The budget, however, doesn't display that kind of boldness although it has been suggested that a show of derring-do was needed in view of the plummeting of the growth rate from 8-9 per cent to below five. In contrast, all that the government evidently wants to do as its gets off the starting line is to stabilize the financial situation by not letting the fiscal deficit to cross 4.1 per cent of the GDP, promise a reduction of wasteful expenditure, viz. subsidies, via a monitoring commission, and hope to attain an achievable growth rate of 7-8 per cent in the coming years which is expected to keep the inflation under control.

In its present sombre mood, which may be the result of a perusal of the not very uplifting economic scene, made even more worrisome by the prospect of drought in India and turmoil in Iraq, the government was apparently not in the right frame of mind to make any dramatic announcements like doing away with the retrospective tax proposal, which would have been loudly cheered by the corporate sector.

Its decision, however, to set up a committee of the Central Board of Direct Taxes to examine the issue gave the Congress an opportunity to mock the government's earlier scrapping of the various GoMs (groups of ministers) and EGoMs (empowered groups of ministers) which the Manmohan Singh government was in the habit of setting up to look at contentious issues.

The difference, however, between the two governments about these supposedly temporizing measures is that the Modi administration is its own master unlike its predecessor, which had to look over its shoulder to see whether its moves had the approval of the Congress president, Sonia Gandhi.

In contrast, the new committees would adhere to the guidelines set by the government and not by the party or the predilections of an extra-constitutional body like the National Advisory Council (NAC) led by Sonia Gandhi. However, Jaitley's contention that the government's right to undertake retrospective legislation is "unquestionable" shows that the people in the corridors of power generally have the same mindset.

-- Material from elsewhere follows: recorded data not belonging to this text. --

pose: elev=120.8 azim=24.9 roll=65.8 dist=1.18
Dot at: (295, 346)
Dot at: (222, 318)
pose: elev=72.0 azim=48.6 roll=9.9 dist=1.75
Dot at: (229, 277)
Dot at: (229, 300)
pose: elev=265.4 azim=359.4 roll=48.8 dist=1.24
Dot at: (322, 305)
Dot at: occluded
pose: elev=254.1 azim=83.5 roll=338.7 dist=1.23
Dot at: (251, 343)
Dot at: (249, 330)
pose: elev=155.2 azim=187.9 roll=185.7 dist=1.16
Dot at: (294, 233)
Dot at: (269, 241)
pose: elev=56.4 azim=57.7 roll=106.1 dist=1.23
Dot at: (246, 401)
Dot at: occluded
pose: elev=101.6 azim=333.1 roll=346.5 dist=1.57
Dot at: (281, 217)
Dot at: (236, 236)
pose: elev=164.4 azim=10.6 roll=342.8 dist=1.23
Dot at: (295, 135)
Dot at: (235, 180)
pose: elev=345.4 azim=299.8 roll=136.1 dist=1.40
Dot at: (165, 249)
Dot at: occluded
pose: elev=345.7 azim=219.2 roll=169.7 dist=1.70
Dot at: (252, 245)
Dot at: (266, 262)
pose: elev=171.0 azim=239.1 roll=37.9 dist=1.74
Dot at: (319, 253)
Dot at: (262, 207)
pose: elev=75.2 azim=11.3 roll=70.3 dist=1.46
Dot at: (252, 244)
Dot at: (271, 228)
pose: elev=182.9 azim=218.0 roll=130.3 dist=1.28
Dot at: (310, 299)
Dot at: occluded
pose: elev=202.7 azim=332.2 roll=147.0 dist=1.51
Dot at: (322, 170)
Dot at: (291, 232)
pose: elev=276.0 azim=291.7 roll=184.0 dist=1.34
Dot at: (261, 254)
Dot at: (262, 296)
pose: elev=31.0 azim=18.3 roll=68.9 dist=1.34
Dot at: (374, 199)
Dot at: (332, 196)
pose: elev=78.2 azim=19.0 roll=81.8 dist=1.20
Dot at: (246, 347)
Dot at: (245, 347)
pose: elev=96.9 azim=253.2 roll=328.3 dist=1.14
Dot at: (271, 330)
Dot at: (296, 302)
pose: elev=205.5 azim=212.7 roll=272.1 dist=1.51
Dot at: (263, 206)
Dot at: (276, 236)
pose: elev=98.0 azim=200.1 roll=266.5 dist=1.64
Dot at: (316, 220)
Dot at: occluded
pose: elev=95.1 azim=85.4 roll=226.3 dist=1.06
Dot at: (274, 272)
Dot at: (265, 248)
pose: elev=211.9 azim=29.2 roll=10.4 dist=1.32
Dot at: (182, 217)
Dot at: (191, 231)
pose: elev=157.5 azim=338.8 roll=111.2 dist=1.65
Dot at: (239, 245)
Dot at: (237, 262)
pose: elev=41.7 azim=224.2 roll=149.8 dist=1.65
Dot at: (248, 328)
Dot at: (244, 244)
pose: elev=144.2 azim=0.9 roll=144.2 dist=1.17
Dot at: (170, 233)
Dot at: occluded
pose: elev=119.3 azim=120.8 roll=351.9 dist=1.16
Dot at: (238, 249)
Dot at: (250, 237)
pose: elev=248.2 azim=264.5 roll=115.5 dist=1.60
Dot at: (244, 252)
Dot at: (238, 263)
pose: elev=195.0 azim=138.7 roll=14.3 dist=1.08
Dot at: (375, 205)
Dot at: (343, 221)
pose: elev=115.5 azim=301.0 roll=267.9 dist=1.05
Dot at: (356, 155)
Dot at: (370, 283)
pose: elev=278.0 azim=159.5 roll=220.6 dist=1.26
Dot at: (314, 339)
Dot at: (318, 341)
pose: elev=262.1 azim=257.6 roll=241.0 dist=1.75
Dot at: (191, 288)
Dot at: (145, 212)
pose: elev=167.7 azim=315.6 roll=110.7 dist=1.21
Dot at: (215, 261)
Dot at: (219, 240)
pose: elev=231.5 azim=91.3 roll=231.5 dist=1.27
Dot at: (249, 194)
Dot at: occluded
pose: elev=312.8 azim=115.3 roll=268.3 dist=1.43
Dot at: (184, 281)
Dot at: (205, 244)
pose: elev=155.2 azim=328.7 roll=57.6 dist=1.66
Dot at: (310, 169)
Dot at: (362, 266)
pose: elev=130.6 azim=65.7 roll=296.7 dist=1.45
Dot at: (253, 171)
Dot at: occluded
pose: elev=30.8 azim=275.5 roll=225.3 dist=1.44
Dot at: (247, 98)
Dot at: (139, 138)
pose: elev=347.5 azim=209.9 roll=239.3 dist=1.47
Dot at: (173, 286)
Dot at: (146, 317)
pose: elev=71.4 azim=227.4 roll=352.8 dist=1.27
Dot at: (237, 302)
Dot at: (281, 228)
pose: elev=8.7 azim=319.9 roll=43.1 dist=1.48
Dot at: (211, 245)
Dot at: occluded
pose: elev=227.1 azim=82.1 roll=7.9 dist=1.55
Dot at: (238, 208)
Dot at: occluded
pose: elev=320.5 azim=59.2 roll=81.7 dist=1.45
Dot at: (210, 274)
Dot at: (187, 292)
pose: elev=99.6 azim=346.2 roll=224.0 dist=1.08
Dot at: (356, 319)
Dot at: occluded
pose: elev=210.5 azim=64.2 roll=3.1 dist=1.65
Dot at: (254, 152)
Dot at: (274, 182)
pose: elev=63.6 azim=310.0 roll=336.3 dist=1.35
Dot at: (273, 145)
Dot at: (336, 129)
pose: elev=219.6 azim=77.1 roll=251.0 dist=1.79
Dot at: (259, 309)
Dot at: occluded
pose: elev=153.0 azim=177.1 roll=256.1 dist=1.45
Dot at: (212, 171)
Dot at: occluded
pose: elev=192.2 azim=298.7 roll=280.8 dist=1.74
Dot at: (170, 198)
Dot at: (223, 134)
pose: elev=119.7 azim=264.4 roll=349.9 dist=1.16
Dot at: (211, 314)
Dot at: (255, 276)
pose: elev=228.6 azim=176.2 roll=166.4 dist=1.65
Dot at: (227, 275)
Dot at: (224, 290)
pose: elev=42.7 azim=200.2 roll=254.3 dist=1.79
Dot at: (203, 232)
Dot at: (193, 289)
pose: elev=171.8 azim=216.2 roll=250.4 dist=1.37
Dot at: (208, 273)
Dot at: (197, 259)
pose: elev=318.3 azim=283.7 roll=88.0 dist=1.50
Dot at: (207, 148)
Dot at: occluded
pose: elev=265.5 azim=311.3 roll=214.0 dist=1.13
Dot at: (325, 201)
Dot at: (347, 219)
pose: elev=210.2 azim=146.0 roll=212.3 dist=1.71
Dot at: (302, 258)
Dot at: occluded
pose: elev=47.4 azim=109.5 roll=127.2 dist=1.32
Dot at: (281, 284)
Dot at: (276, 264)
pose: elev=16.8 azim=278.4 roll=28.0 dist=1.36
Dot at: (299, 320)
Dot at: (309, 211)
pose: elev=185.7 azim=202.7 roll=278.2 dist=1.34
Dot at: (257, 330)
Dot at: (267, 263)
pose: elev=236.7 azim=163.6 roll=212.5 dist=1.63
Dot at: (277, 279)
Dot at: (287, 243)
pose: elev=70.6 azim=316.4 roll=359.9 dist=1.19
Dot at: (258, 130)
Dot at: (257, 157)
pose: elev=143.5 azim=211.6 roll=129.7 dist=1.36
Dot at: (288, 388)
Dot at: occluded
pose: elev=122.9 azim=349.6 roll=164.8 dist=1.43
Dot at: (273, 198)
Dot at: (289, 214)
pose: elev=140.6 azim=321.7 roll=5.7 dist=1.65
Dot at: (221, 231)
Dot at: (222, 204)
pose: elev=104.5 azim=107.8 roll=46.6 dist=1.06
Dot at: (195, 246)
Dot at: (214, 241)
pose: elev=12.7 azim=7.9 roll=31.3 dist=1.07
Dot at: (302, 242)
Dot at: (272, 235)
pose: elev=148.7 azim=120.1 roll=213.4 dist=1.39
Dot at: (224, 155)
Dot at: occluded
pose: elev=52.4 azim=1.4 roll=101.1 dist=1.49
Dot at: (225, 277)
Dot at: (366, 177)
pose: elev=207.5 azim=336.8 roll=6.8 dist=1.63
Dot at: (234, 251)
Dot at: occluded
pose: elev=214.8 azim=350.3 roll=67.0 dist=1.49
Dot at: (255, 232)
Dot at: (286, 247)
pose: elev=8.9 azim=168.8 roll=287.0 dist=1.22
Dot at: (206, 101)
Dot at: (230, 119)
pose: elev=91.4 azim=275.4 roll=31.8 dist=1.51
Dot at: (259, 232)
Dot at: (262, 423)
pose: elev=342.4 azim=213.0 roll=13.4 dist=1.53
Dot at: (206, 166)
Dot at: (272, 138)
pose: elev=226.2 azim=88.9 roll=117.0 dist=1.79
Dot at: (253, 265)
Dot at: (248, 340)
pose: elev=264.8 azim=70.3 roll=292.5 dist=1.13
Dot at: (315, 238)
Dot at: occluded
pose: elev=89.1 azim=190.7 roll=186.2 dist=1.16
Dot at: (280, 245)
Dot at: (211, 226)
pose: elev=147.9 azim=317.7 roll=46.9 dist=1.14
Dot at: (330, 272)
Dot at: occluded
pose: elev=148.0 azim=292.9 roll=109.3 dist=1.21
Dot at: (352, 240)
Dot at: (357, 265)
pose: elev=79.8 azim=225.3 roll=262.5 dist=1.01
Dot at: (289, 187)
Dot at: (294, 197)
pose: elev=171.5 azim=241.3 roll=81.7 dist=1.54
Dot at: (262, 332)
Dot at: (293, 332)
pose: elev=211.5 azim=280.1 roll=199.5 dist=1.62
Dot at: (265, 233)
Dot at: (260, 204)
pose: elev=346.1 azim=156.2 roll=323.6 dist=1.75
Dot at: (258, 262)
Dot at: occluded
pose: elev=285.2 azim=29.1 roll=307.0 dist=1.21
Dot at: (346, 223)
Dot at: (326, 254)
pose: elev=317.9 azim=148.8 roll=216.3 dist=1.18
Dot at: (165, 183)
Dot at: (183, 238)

For the present, the Congress and other opposition parties have been quite vociferous in their protests, as may be expected in view of the virtual "tradition" that has developed where the government's opponents cannot think of anything other than criticism. They appear to believe that praising any of the government's acts will doom their chances of returning to power.

It is the debates in parliament, however, which will show where the different parties stand in relation to the ways to revive the economy. While the Left and the Hindi heartland parties owing allegiance Ram Manohar Lohia's socialistic prescriptions are expected to persist with their earlier lambasting of the economic reforms, it is the Congress's attitude which will be interest.

Already, members of the party's left-of-centre brigade like A.K. Antony and Jairam Ramesh have opposed foreign investment in the defence sector and highlighted their commitment to "social justice", suggesting that the party is returning to its credo of Nehruvian socialism.

What this means is that even if sections of the media have argued that Jaitley has carried on from where his predecessor in the finance ministry, P. Chidambaram, had left off, there will not be many in the Congress who will see the link.

In political terms, therefore, a gulf can be said to be opening up between a pro-reforms BJP and the anti-reforms Congress and other opposition parties, making the distinction between the Right and the Left in the country all the more stark.

What is ironical is that it was the Congress which started the reforms in 1991, but it is now the BJP's turn to carry it forward.